Written request A :: Could you reproduce the entries word for word, starting at the first entry and ending at the line that contains "catalogue / barcode: US 3751949"?
Written request B :: Can you carry the text on home Wi-Fi networks forward from its last sentence?

Text extract ::
Home wireless networks that connect your tablet,PC and smart phone to your home network and the Internet use Wi-Fi..
Wi-Fi is a wireless standard used on both home and public wireless networks worldwide. (WLAN)
Home Wireless Networks -Advantages and Disadvantages
Wireless networks are generally cheaper,quicker and easier to set up than wired networks as there are no cables to run.
It is also easier for new devices to join the network as they don’t need to locate a physical access point.
It is for these reasons that Wi-Fi is the main access mechanism, used in home and small office networks.
However Wi-Fi is much slower than most wired Ethernet systems, but when the main use is Internet access then this makes no real difference as the Internet connection becomes the limiting factor. See Understanding Internet speeds and speed testing.
Wi-Fi Standards and Speeds
Wi-Fi uses the IEEE 802.11 family of standards.
A letter is added to the end to indicate the version so we have -802.11a,802.11b etc.
A typical wireless access point using 802.11b or 802.11g with a stock antenna might have a range of 32 m (120 ft) indoors and 95 m (300 ft) outdoors.

Extracted material ::
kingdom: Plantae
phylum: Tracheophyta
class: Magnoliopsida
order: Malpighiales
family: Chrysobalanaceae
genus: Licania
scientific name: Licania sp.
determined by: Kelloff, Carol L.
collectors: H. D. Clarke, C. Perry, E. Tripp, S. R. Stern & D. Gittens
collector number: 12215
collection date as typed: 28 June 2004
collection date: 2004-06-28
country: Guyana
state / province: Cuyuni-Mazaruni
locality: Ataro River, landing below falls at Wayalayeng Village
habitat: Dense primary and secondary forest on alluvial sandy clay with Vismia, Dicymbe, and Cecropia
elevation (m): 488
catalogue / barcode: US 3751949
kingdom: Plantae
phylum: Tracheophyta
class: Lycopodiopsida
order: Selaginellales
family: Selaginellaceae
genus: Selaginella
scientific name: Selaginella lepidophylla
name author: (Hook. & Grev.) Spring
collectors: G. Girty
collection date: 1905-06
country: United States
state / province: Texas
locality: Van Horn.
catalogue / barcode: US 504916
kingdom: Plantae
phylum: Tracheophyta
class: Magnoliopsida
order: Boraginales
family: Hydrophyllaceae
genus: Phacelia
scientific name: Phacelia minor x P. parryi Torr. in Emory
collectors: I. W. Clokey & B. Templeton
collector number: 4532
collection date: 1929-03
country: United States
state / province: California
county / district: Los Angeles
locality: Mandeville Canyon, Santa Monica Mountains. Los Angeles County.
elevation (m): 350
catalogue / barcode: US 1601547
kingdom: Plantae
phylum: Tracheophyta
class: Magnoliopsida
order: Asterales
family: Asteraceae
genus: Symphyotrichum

Final result A ::
kingdom: Plantae
phylum: Tracheophyta
class: Magnoliopsida
order: Malpighiales
family: Chrysobalanaceae
genus: Licania
scientific name: Licania sp.
determined by: Kelloff, Carol L.
collectors: H. D. Clarke, C. Perry, E. Tripp, S. R. Stern & D. Gittens
collector number: 12215
collection date as typed: 28 June 2004
collection date: 2004-06-28
country: Guyana
state / province: Cuyuni-Mazaruni
locality: Ataro River, landing below falls at Wayalayeng Village
habitat: Dense primary and secondary forest on alluvial sandy clay with Vismia, Dicymbe, and Cecropia
elevation (m): 488
catalogue / barcode: US 3751949

Final result B ::
The newer IEEE 802.11n, however, can exceed that range by more than two times (Wikipedea on wi-fi).
802.11b or 802.11g networks use the 2.5GHz carrier frequency while the newer 802.11n networks use the 5GHz frequency.
Devices that support both frequencies (2.4 and 5Ghz)are known as dual band ,and are useful when transitioning from old wireless networks to the newer networks.
Wi-Fi standards are backwards compatible so that if you buy a device that uses the latest Wi-Fi standard it will work on networks that only support an older standard.
In 2018 the Wi-Fi alliance introduced a simpler naming scheme and 802.11n is now known as Wi-Fi 4.
In addition newer devices will also display this number along with the signal strength.
The table below shows the newer standards and their names (taken from wiki)
Wi-Fi Connection Modes
Wi-Fi supports three connection modes:
- Infrastructure mode
- Ad-hoc mode
- Direct mode
Infrastructure mode is the most common and it is the mode used in home/business and public Wi-Fi networks.
Infrastructure mode requires a Wireless Access point.
On home networks this is usually provided by a Wireless router.
The Access point forms the Wireless network, and all nodes or clients connect to the access point.
The access point, and network is identified by a SSID or service set identifier.
SSID’s are assigned by a network administrator and are usually given easy to remember and descriptive names.
Wireless access points usually broadcast this SSID so that connecting clients can connect to the correct network.
Depending on how it is configured a WAP (Wireless access points ) may broadcast multiple SSIDs.
The screen shot below shows my home network with 2 wireless access points. One of these access point broadcasts 3 SSIDs.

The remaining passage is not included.